Schwer vorstellbar, dass der willensstarke alte Mann nun vor dieser Aufgabe kapituliert. Denn es wartet eine Menge Arbeit auf ihn und seine Mitarbeiter in Rom. 2000 ist von der katholischen Kirche zum Heiligen Jahr ernannt worden. Alle 25 Jahre feiert die Kirche auf diese Weise mit viel Pomp und Aufwand ihren Glauben. Das Heilige Jahr ist extra auf 380 Tage verlängert worden, um eine Rekordzahl von Heilig- und Seligsprechungen zu schaffen.

Für alle denkbaren Alters-, Berufs- und Bekenntnisgruppen gibt es in diesem Jahr eigene Feiertage in Rom: Neben den Kindern, Professoren, Journalisten und Arbeitern kommen auch Nationalwallfahrten aus Mexiko, Polen oder der Schweiz in die heilige Stadt. Einen eigenen Jubeltag gibt es für Militär, Polizei, Sportler, Behinderte und die „Agrarwelt“. Rom, fürchten viele Römer, werde aus allen Nähten platzen und der Ansturm der Pilger den chaotischen Verkehr zum Erliegen bringen.
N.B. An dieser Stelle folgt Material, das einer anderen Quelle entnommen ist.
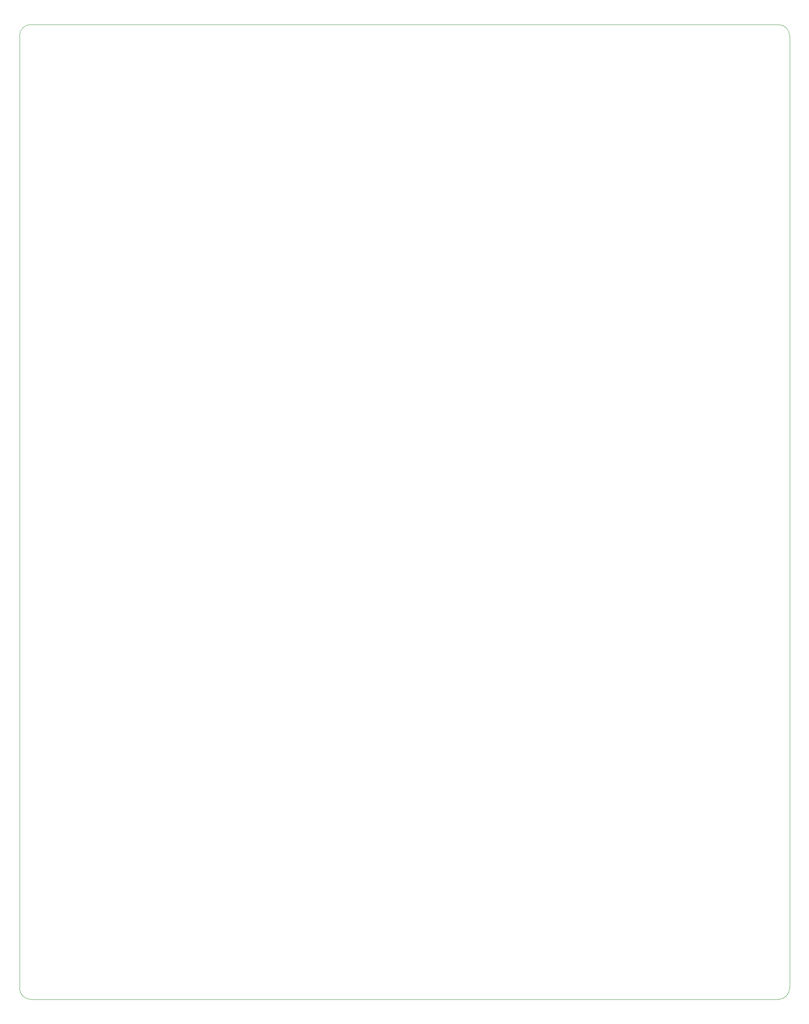
<source format=gbr>
%TF.GenerationSoftware,KiCad,Pcbnew,(6.0.2)*%
%TF.CreationDate,2026-02-18T07:48:15-08:00*%
%TF.ProjectId,AT386SX,41543338-3653-4582-9e6b-696361645f70,2.2*%
%TF.SameCoordinates,Original*%
%TF.FileFunction,Profile,NP*%
%FSLAX46Y46*%
G04 Gerber Fmt 4.6, Leading zero omitted, Abs format (unit mm)*
G04 Created by KiCad (PCBNEW (6.0.2)) date 2026-02-18 07:48:15*
%MOMM*%
%LPD*%
G01*
G04 APERTURE LIST*
%TA.AperFunction,Profile*%
%ADD10C,0.100000*%
%TD*%
G04 APERTURE END LIST*
D10*
X17780000Y-233680000D02*
G75*
G03*
X20320000Y-236220000I2540001J1D01*
G01*
X187960000Y-236220000D02*
X20320000Y-236220000D01*
X190500000Y-20320000D02*
X190500000Y-233680000D01*
X187960000Y-236220000D02*
G75*
G03*
X190500000Y-233680000I-1J2540001D01*
G01*
X17780000Y-233680000D02*
X17780000Y-20320000D01*
X20320000Y-17780000D02*
G75*
G03*
X17780000Y-20320000I1J-2540001D01*
G01*
X190500000Y-20320000D02*
G75*
G03*
X187960000Y-17780000I-2540001J-1D01*
G01*
X20320000Y-17780000D02*
X187960000Y-17780000D01*
M02*

</source>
Programmatisch bedeutend sollen im Heiligen Jahr die Pilgerfahrten des „eiligen“ Vaters werden. Im März wird er mit Israel, Jordanien und den Palästinensergebieten das Heilige Land bereisen. Damit will er demonstrativ zurück zu den Wurzeln der Kirche und ein Zeichen setzen für den Dialog mit Juden und Muslimen. Ein Besuch im Irak, der den gemeinsamen Ursprung dieser drei Religionen betonen sollte, fiel ins Wasser: Weder Saddam Hussein, der den Termin absagte, noch die USA hatten ein Interesse daran, sich bei dieser Gelegenheit vom Papst deutliche Kritik am irakischen System oder den mörderischen UNO-Sanktionen anzuhören.

Schließlich will der Papst in diesem Heiligen Jahr sein Vorhaben vollenden, die Kirche vom moralischen Ballast der letzten Jahrtausende zu befreien. In den letzten Jahren hat er bereits den Dialog mit den anderen Religionen gesucht und alte katholische Überlegenheitsansprüche relativiert. Er hat die Mitschuld der Kirche an Judenverfolgung und Holocaust eingestanden und um Vergebung gebeten.

Eine Enzyklika aus dem Jahre 1999 sollte das gestörte Verhältnis von Glauben und Wissenschaft kitten; bereits vor einigen Jahren hatte Johannes Paul II. eingestanden, bei der Verurteilung des Galileo Galilei habe die Kirche Fehler begangen. Und Ende des vorigen Jahres schließlich legte die katholische Kirche den jahrhundertealten theologischen Streit mit den Protestanten um die Rechtfertigungslehre bei. Seinen eigenen Schäfchen dagegen kommt der Papst längst nicht so reumütig entgegen. Bei der deutschen Abtreibungsregelung etwa, den Rechten der Nichtkleriker und der Frauen in der Kirche beißen Reformer auch an der Schwelle des dritten Jahrtausends in Rom auf Granit.